Kebenaran dalam dunia fiksi adalah kebenaran yang sesuai dengan keyakinan pengarang, kebenaran yang telah diyakini “keabsahannya” sesuai pandangannya terhadap masalah hidup dan kehidupan. Misalnya kebenaran dari segi hukum, moral, agama, (dan bahkan kadang-kadang) logika, dan sebagainya.
3.2   Saran
Dalam membuat suatu karya fiksi penulis perlu memperhatikan struktur dan pola cerita, sehingga ceritanya membentuk suatu kesatuan yang utuh dan cerita akan menjadi menarik. Selain itu, pemilihan kata (diksi) perlu dilakukan dengan cermat.

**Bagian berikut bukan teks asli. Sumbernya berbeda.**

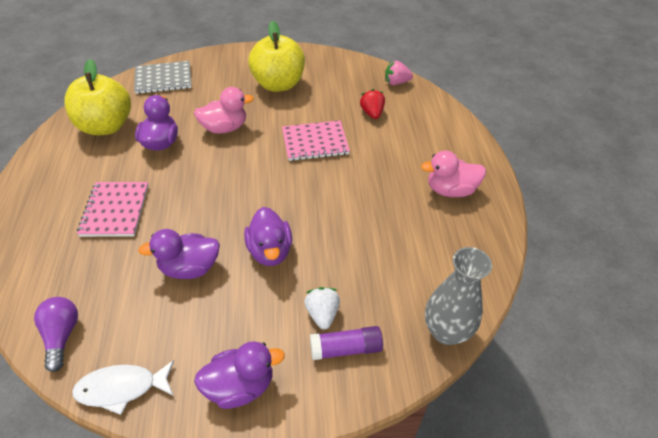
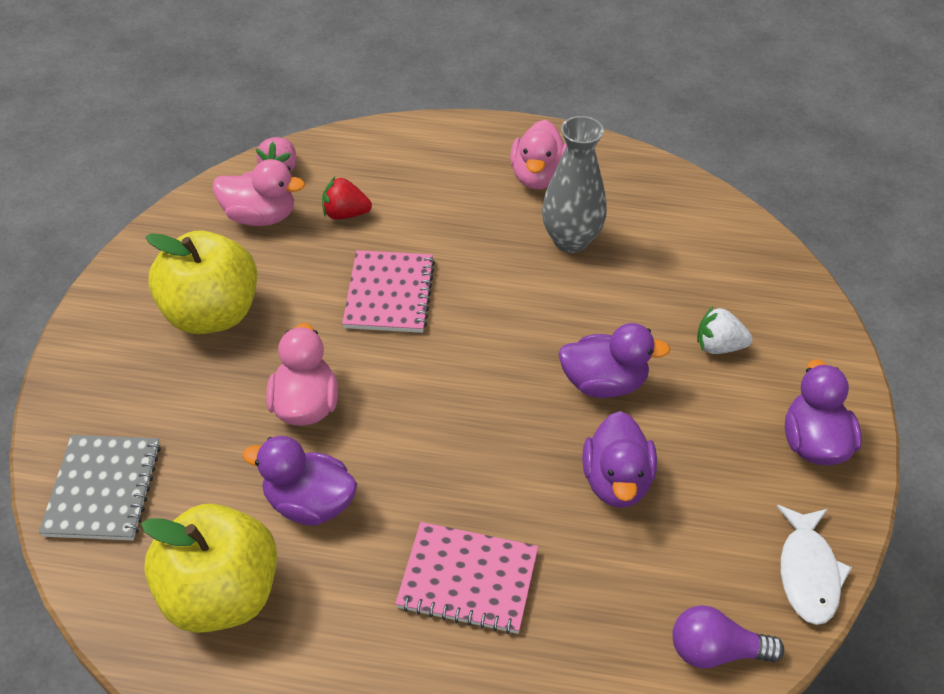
camera: 75 degrees left, 0 degrees up
(346, 348) = (771, 334): purple glue stick -> none
(355, 84) = (260, 217): none -> pink duck
(446, 331) = (758, 242): grey vase -> grey vase (571, 240)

Menentukan alur cerita adalah suatu yang menjadi dominan untuk membuat cerita yang menarik. Kemudian seorang penulis juga harus menentukan tema cerita terlebih dahulu. Kejernihan pikiran juga mempengaruhi tulisan yang dibuat, karena itu ketika menulis hendaknya penulis sudah mempunyai konsep tulisan yang jelas.
Terakhir adalah menentukan karakter tokoh. Agar cerita dalam cerpen tidak menjadi kabur, hendaknya tidak menggunakan tokoh yang terlalu banyak, dan jangan terlalu mendetail seluruh latar belakang tokoh, karena hal ini dapat mengaburkan cerita.










10
DAFTAR PUSTAKA

Dalman. 2009. Diktat Keterampilan Menulis. Bandar Lampung: Sekolah Tinggi Keguruan dan Ilmu Pendidikan
Harefa, Andreas. 2002. Agar Menulis-Mengarang Bisa Gampang. Jakarta: Gramedia Pustaka Utama
Jabrohim. Anwar, Chairul dan Sayuti, Suminto A. 2001. Cara Menulis Kreatif. Yogyakarta: Pustaka Pelajar
Tim Penyusun. KBBI (Kamus Besar Bahasa Indonesia). 2005.  Edesi 3. Cetakan 3. Jakarta: Balai Pustaka
Nurgiyantoro, Burhan. 2007. Teori Pengkajian Fiksi. Yogyakarta: Gadjah Mada University Press
Sumardjo, Jakob. 2007. Catatan Kecil Tentang Menulis Cerpen. Yogyakarta: Pustaka Pelajar.
Bahasa dan Kesustraan Indonesia sebagai Cermin Indonesia Baru. 1966. Jakarta : Gunung Agung.